A little of both, I think. Let me give two wording examples of how I see it.
Case 1: You sell some lemonaid and you consult on computers. Are you a reseller? Yes (assuming you don't make your OWN lemonaid, of course, then you'd just be a seller.) Are you also a consultant? Yes. You can be both, there is a reasonable opportunity to know that one will not influence the other before an engagement begins.
Case 2: You sell some lemonaid and you also consult on soft drinks. Will the fact that you sell lemonaid ever influence your soft drink consulting? Almost certainly. Will it every time? Probably not. Is there a way to know ahead of time which cases it will influence and which it will not ahead of time? Not very often.

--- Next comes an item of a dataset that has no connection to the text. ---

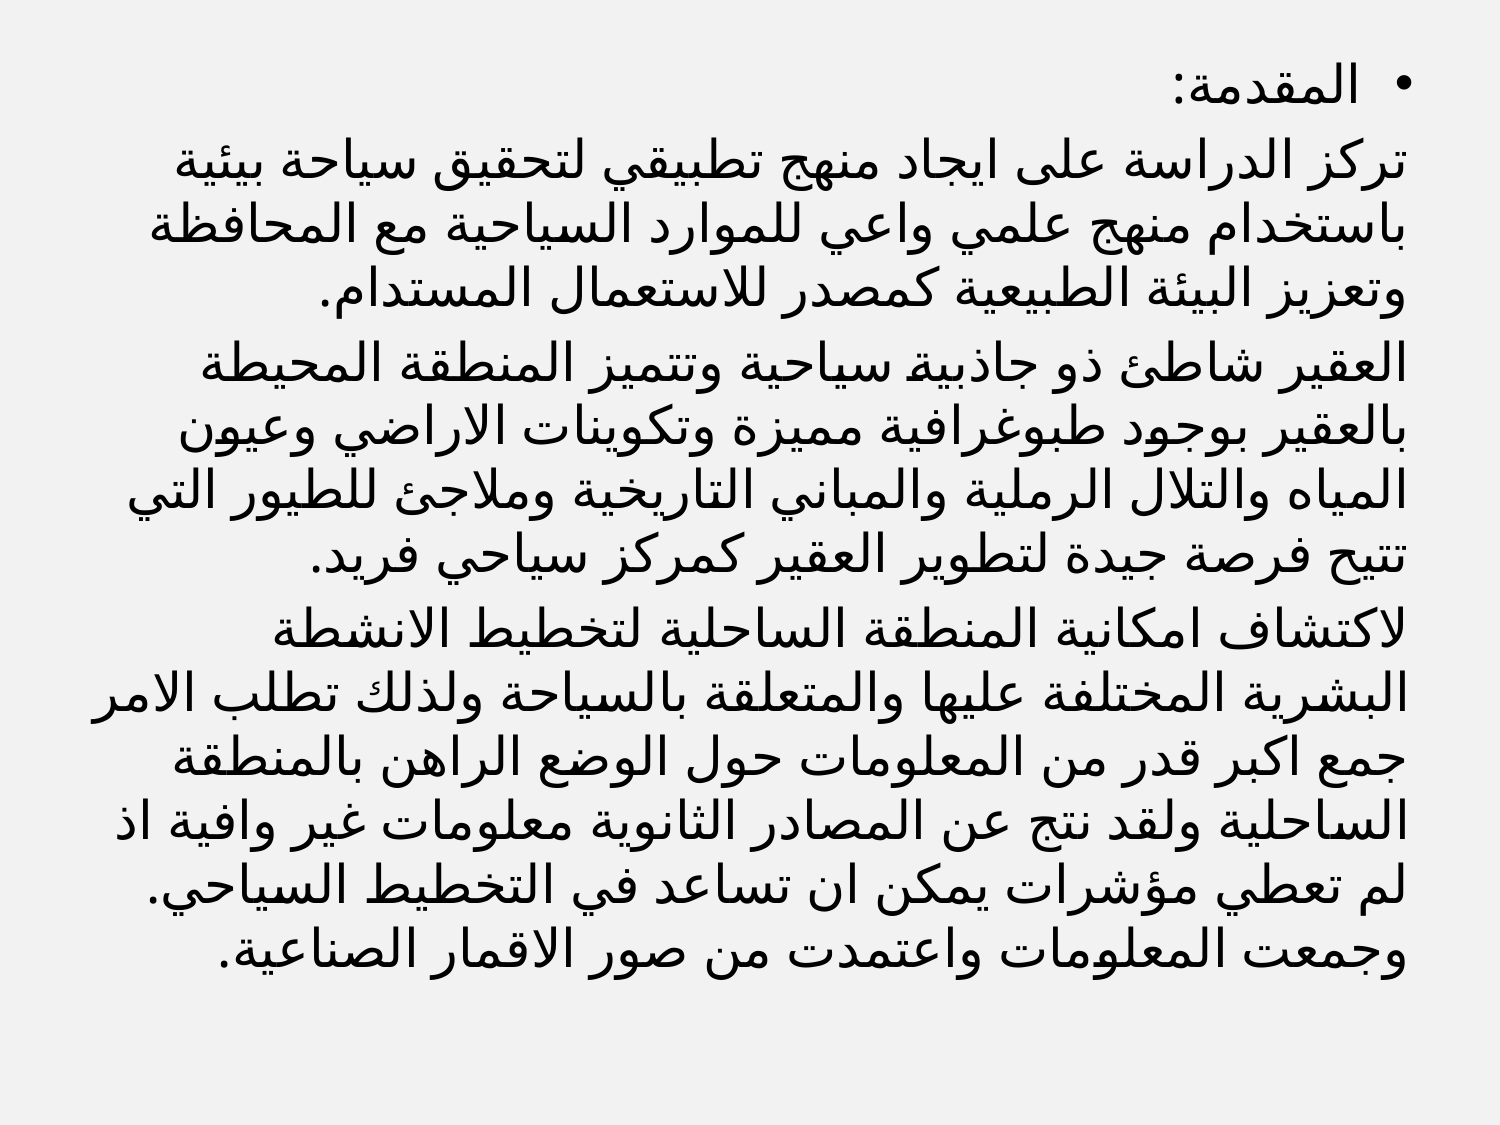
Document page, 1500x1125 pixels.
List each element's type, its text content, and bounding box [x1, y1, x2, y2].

list المقدمة: تركز الدراسة على ايجاد منهج تطبيقي لتحقيق سياحة بيئية باستخدام منهج علمي واعي للموارد السياحية مع المحافظة وتعزيز البيئة الطبيعية كمصدر للاستعمال المستدام. العقير شاطئ ذو جاذبية سياحية وتتميز المنطقة المحيطة بالعقير بوجود طبوغرافية مميزة وتكوينات الاراضي وعيون المياه والتلال الرملية والمباني التاريخية وملاجئ للطيور التي تتيح فرصة جيدة لتطوير العقير كمركز سياحي فريد. لاكتشاف امكانية المنطقة الساحلية لتخطيط الانشطة البشرية المختلفة عليها والمتعلقة بالسياحة ولذلك تطلب الامر جمع اكبر قدر من المعلومات حول الوضع الراهن بالمنطقة الساحلية ولقد نتج عن المصادر الثانوية معلومات غير وافية اذ لم تعطي مؤشرات يمكن ان تساعد في التخطيط السياحي. وجمعت المعلومات واعتمدت من صور الاقمار الصناعية. [75, 42, 1425, 1005]
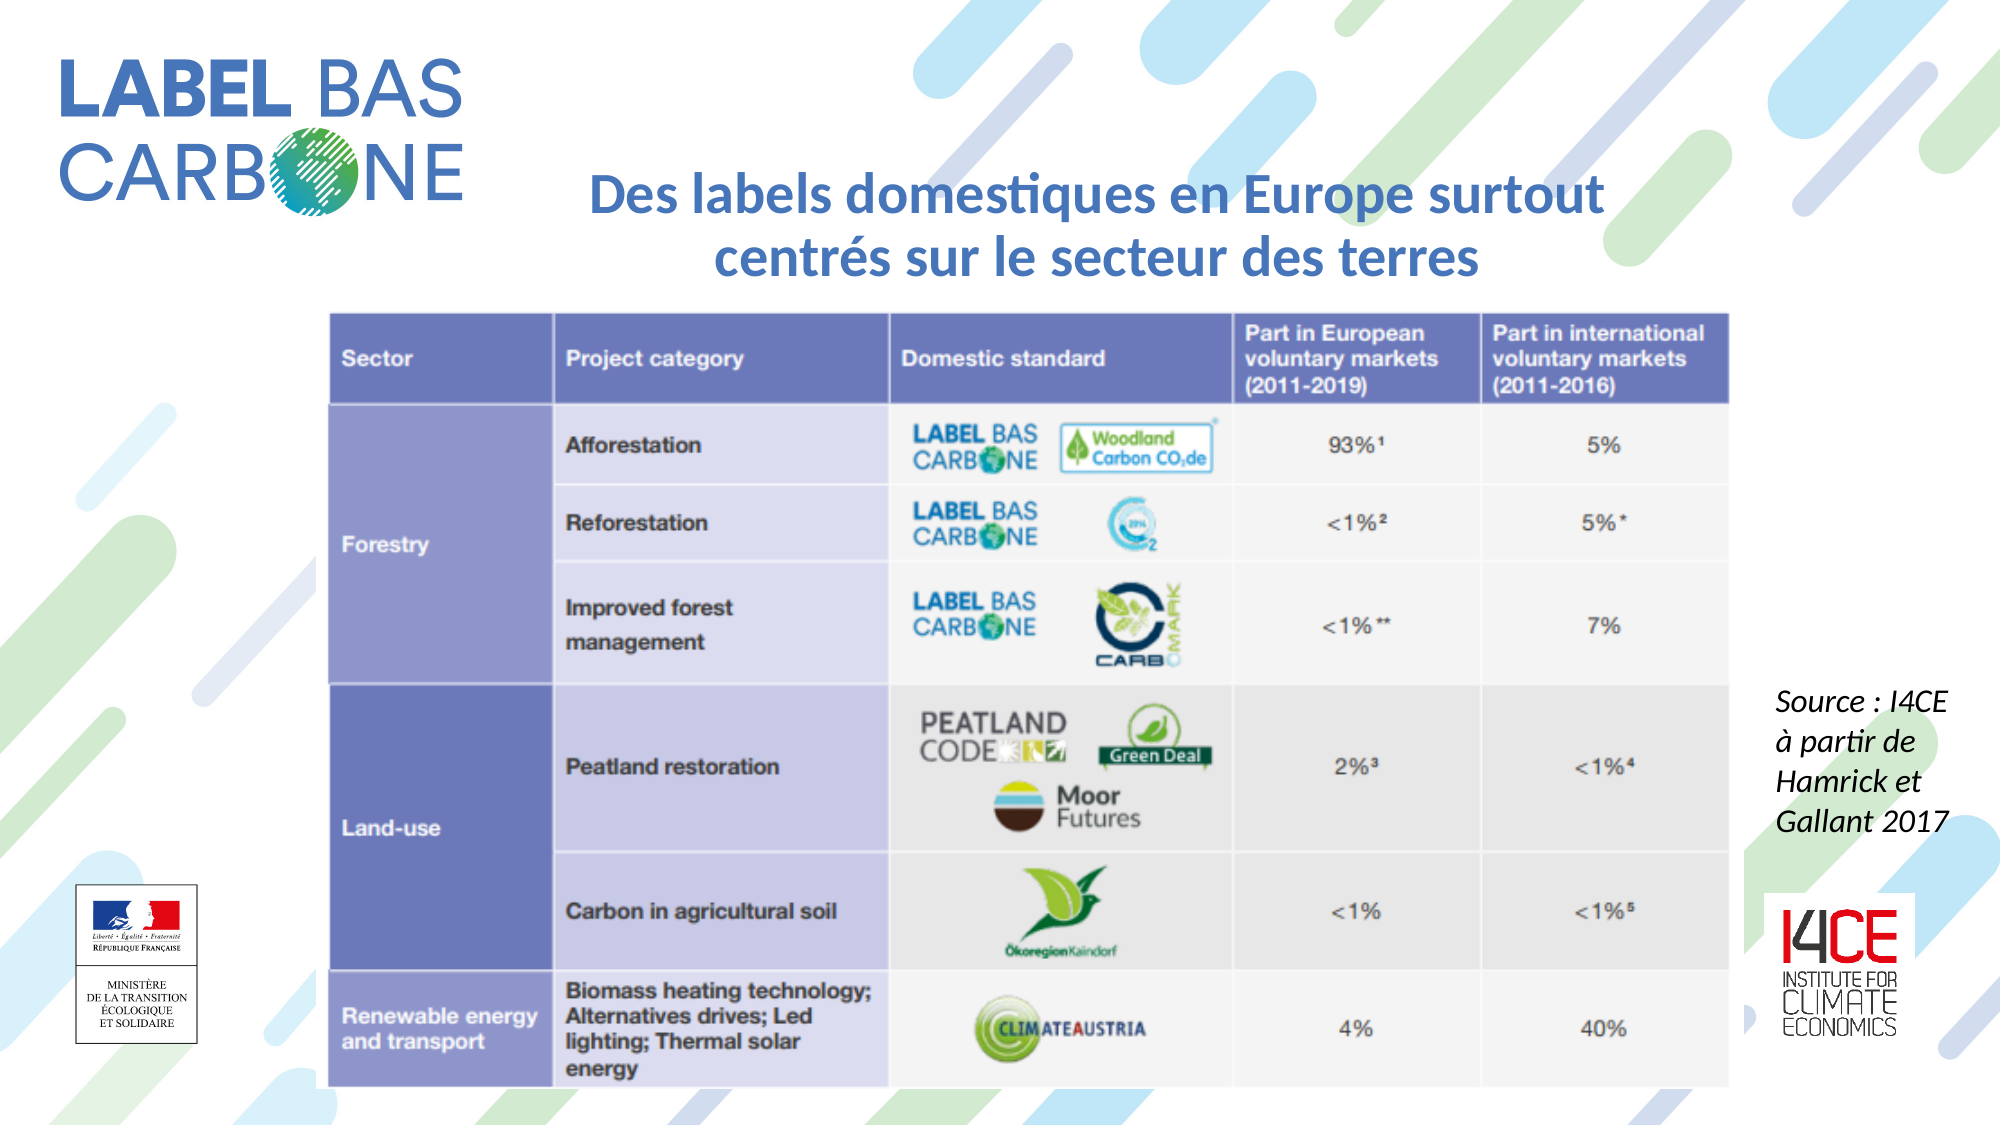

The later is the problem. Let's say you resell Cisco switches. And you consult on networking. Sometimes, you'll know before an engagement that there is no chance of there being switches involved. In that case, you can know that you can consult without the leaven of the VAR side tainting the engagement. It doesn't stop you being a VAR in general, but it does allow you to not be a VAR in the relationship. But it is rare that you would be able to know that you could be VAR-free before beginning the consulting. It's very rare that I get called in to consult and could tell you what would be likely or has no chance of being used during that consult. You just don't know until the consulting starts (most of the time.) In that case, you are kind of forced to bring the VAR nature with you - it can't be eliminated before the engagement begins.